CUSIP No. 983844101 13D Page 5 of 6 Pages

 

(c) See Item 4 and Annex A hereto, both of which are incorporated by reference herein.

 

(d) The Trust has the right to receive any dividends from, or the proceeds from any sale of, the securities owned of record by the Trust. Ms. McBee has the right to receive any dividends from, or the proceeds from any sale of, shares of Common Stock owned of record by her.

 

(e) Not applicable.

 

Item 6. Contracts, Arrangements, Understandings or Relationships With Respect to Securities of the Issuer.

 

See the responses to Item 4 and Item 5, which are incorporated by reference herein.

 

Item 7. Material to be filed as Exhibits.

 

Exhibit 1:   Form of Certificate of Designations for Series A Preferred Stock (incorporated by reference to Exhibit 3.3 of the Issuer’s Registration Statement on Form S-1 filed on February 14, 2012)
     
Exhibit 2:   Form of Certificate of Designations for Series B Preferred Stock (incorporated by reference to Exhibit 3.1 of the Issuer’s Current Report on Form 8-K filed April 29, 2013)
     
Exhibit 3:   Form of Series B Preferred Stock Exchange Agreement (incorporated by reference to Exhibit 10.1 of the Issuer’s Current Report on Form 8-K filed February 3, 2015)
     
Annex A:   Certain Transactions by the Reporting Person

                                                                                           

  
 

 

CUSIP No. 983844101 13D  Page 6 of 6 Pages

 

SIGNATURE

 

After reasonable inquiry and to the best of my knowledge and belief, I certify that the information set forth in this statement is true, complete and correct.

 

Date: February 10, 2015

 

    /s/ Dr.
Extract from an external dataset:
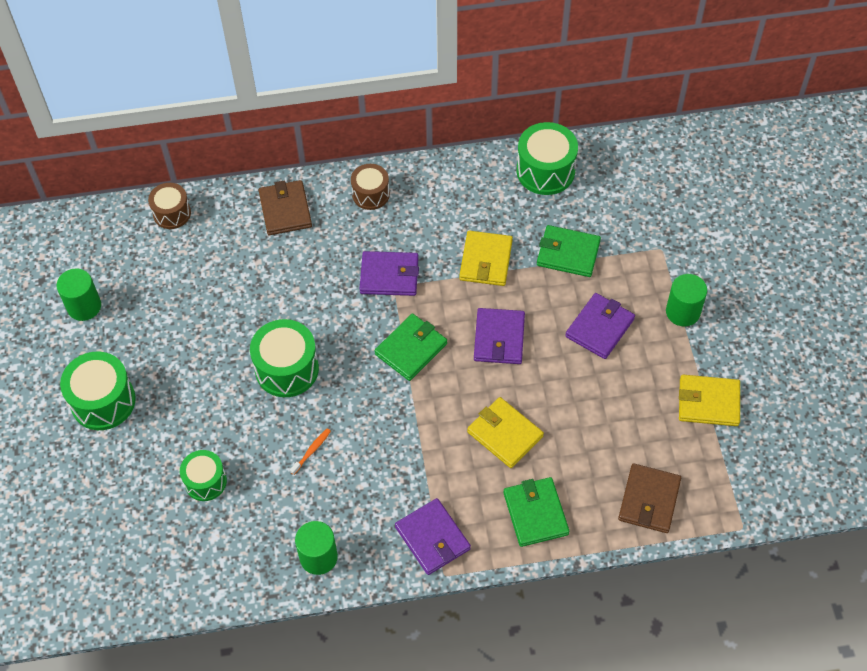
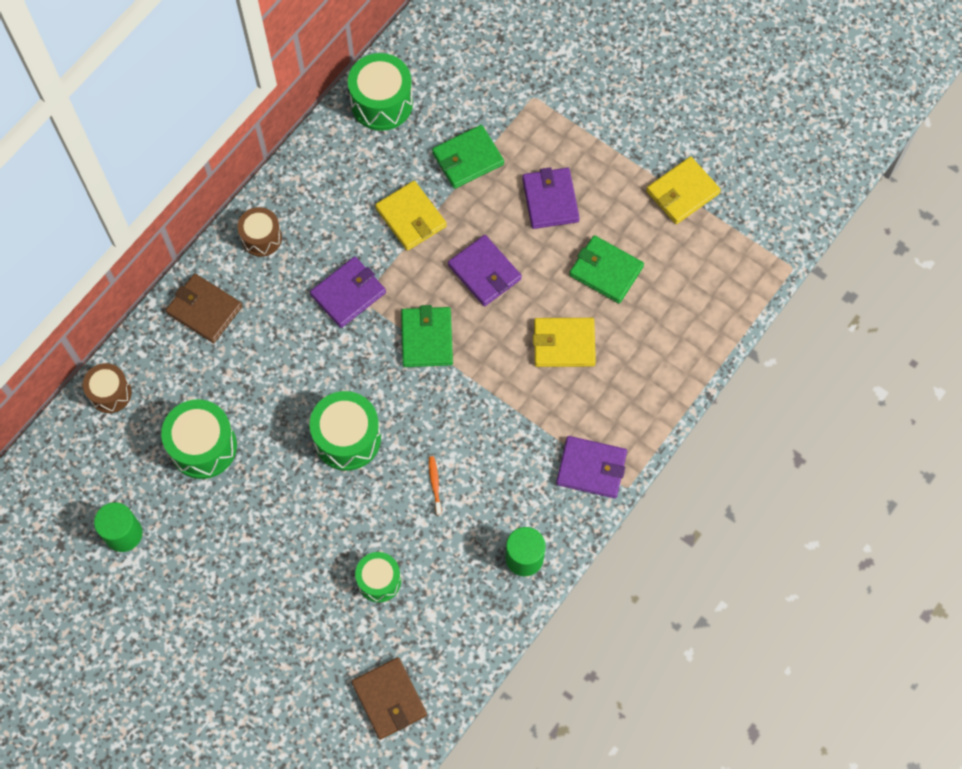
camera: 45 degrees left, 10 degrees up
(103, 401) = (227, 594): green drum -> green drum (203, 446)
(535, 513) = (644, 384): green wallet -> green wallet (606, 271)
(649, 500) = (712, 303): brown wallet -> brown wallet (389, 699)
(683, 312) = (598, 136): green cylinder -> none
Benjamin Warner  
    Dr. Benjamin Warner

 

 

  
 

 

Annex A

 

Transactions by the Reporting Person During the Past Sixty Days

 

Date of Transaction Number of Securities Price per Share
1/31/2015   106,824 shares of Common Stock   *

 

 

*As described in this Schedule 13D, on January 31, 2015, Dr. Warner acquired beneficial ownership of 106,824 shares of Common Stock upon the exchange of 63,201 of shares of Series B Preferred Stock.